Kultur vs. Kommerz: Warum ein Opernhaus in Dortmund mehr ist als eine Kostenfrage
Nadeshda SölzerKultur vs. Kommerz: Warum ein Opernhaus in Dortmund mehr ist als eine Kostenfrage
Eine Debatte über den Wert kultureller Einrichtungen ist entbrannt, nachdem der Chefredakteur der Rheinischen Post die Notwendigkeit eines Opernhauses in Dortmund infrage gestellt hat. Der Autor, der sich an frühere Begegnungen erinnert, argumentiert, dass Kultur sich nicht allein auf finanzielle Berechnungen reduzieren lässt.
Er denkt dabei an Moritz, den er noch aus seiner eigenen Zeit als Chefredakteur des Weser-Kuriers in Bremen kennt. Schon damals lag sein Fokus auf Zahlen, Geld und Selbstinszenierung. Ein Vergleich mit dem heutigen Zustand der Zeitung legt nahe, dass die Qualität unter seiner Führung nachgelassen hat.
Nun, bei der Rheinischen Post, stellt sich Moritz gegen die Pläne für das Dortmunder Opernhaus. Als Begründung führt er die hohen Sanierungskosten der Kölner Oper an.
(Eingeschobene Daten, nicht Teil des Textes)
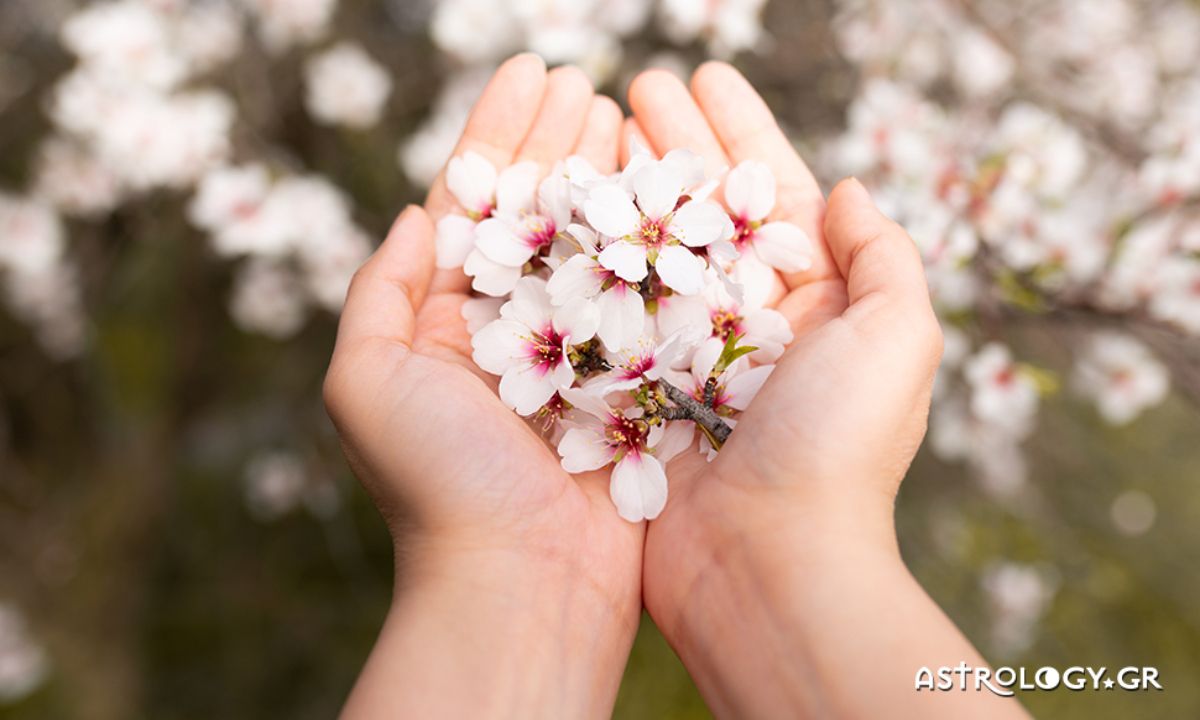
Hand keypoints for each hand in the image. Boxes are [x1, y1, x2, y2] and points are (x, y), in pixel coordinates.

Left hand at [325, 55, 640, 718]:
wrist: (521, 579)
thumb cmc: (435, 483)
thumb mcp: (366, 379)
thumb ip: (380, 289)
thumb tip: (412, 212)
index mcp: (450, 318)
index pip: (478, 203)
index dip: (501, 133)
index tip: (529, 71)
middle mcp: (516, 326)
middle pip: (542, 210)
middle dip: (561, 140)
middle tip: (584, 82)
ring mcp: (581, 349)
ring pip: (599, 242)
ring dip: (611, 173)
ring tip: (626, 111)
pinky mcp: (636, 378)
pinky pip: (650, 296)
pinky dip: (658, 239)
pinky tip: (669, 187)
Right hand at [629, 64, 1022, 718]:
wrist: (766, 564)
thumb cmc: (837, 449)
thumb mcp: (898, 338)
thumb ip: (884, 256)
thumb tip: (847, 190)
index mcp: (814, 304)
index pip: (773, 191)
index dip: (738, 130)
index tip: (703, 75)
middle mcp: (748, 324)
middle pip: (704, 210)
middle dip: (671, 144)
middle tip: (634, 86)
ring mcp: (686, 356)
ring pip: (650, 250)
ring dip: (624, 186)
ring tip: (592, 127)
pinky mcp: (634, 392)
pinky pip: (607, 311)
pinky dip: (587, 260)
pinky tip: (562, 212)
Sein Ansatz misst Kunst in Euro statt in Emotionen und setzt auf Trends statt auf kulturelle Tiefe.
Der Autor warnt: Wenn andere Städte dieser Logik folgen, könnten Opernhäuser gänzlich verschwinden. Doch Kultur erfülle einen höheren Zweck, so seine Argumentation: Sie entfache Debatten, schaffe Räume jenseits des Kommerzes und verbinde Gemeinschaften. Die Düsseldorfer Oper etwa beschäftige 570 Menschen und fördere mit Bildungsangeboten, Musikschulen und Bibliotheken die Kinder der Stadt.
Der Autor besteht darauf, dass ein Chefredakteur Kultur verteidigen sollte – und nicht untergraben. Wer Kunst auf finanzielle Kennziffern reduziere, übersehe ihre gesellschaftliche Bedeutung. Der Streit zeigt den Konflikt zwischen ökonomischem Pragmatismus und kultureller Bewahrung.